On March 3, Rusty Hicks, chair of the California Democratic Party, posted a letter on the party’s website. It asks Democratic candidates for Governor not to file if their chances of winning seem low. And it says if they do file, but their chances seem dim, they should announce no later than April 15 that they are suspending their campaign. In California, candidates who file cannot later remove their names from the ballot.
It is unfortunate that Hicks doesn’t publicly call for adding write-in space to the November ballot.
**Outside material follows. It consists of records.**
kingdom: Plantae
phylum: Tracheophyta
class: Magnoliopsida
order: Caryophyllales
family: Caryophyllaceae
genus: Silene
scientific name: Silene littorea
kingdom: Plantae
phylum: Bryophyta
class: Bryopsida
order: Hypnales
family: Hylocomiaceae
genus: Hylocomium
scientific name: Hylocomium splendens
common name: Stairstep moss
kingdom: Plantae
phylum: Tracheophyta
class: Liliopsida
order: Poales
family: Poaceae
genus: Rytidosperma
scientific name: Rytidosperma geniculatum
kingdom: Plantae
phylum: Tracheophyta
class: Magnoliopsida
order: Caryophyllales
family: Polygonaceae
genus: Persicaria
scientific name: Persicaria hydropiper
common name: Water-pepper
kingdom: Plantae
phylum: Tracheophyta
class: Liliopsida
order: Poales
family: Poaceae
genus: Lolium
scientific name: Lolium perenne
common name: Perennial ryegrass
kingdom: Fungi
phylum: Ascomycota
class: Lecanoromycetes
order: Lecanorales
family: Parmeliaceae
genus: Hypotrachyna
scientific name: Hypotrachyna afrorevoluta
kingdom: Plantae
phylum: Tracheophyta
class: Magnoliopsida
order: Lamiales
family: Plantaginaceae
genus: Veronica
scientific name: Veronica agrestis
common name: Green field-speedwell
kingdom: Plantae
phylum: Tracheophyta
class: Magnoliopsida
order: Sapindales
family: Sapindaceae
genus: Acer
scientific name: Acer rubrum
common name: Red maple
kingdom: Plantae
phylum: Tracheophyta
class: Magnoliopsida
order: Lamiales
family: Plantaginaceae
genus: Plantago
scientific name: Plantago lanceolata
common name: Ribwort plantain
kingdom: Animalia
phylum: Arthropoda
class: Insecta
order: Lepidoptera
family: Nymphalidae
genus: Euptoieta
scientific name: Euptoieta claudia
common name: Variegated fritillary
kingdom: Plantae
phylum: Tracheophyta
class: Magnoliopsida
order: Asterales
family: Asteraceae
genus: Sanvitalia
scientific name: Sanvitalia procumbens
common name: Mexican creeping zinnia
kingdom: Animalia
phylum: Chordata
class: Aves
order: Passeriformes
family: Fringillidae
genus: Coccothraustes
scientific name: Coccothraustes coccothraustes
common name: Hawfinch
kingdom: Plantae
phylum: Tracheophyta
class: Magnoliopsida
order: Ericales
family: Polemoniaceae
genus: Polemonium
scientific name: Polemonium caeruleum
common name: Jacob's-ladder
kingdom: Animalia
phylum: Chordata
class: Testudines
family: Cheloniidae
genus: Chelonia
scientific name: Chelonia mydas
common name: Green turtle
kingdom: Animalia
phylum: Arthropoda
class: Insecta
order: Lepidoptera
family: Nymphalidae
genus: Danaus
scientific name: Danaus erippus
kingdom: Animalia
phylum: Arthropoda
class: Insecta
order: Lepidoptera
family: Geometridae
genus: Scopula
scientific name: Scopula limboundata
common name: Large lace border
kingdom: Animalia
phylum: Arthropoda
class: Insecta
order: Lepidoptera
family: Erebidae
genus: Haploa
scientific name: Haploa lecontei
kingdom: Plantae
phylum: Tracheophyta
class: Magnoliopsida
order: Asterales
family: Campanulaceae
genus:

California elections generally allow write-in votes, but in 2012 the legislature passed AB 1413, which removed write-in space from the November ballot for congress and partisan state office.
On February 20, a 9-day trial concluded in Florida Decides Healthcare v Byrd, n.d., 4:25cv-211, the lawsuit over laws passed by the Florida legislature last year making it almost impossible for initiatives to get on the ballot. The trial did not go well for the state. See this story, describing how the judge characterized the state’s evidence about petition fraud as “junk science” and “nonsense.”
Closing briefs are due March 19.
A bill is pending in Oklahoma to add a proposed constitutional amendment to the November 2026 ballot. It would say that every qualified political party is entitled to have a nominee on the general election ballot in all partisan elections. If HJR 1019 passes, and if the initiative for a top-two system has enough valid signatures, then there would be two competing measures on the November 2026 ballot, which would not be compatible with each other. Here is the text of HJR 1019. The bill has a hearing in the House Rules Committee on March 5. The chief sponsor is Representative Eric Roberts ($-Oklahoma City).
Dr. Angelo “Doc” Mancuso, who served in the Alabama legislature as a Democrat 1988-2002, will run for state representative, 7th district, as an independent this year. See this story.
In February 2026, the state Republican Party barred Mancuso from this year’s Republican primary ballot, because he had been a Democrat in the past.
No Democrat is running in the 7th district this year.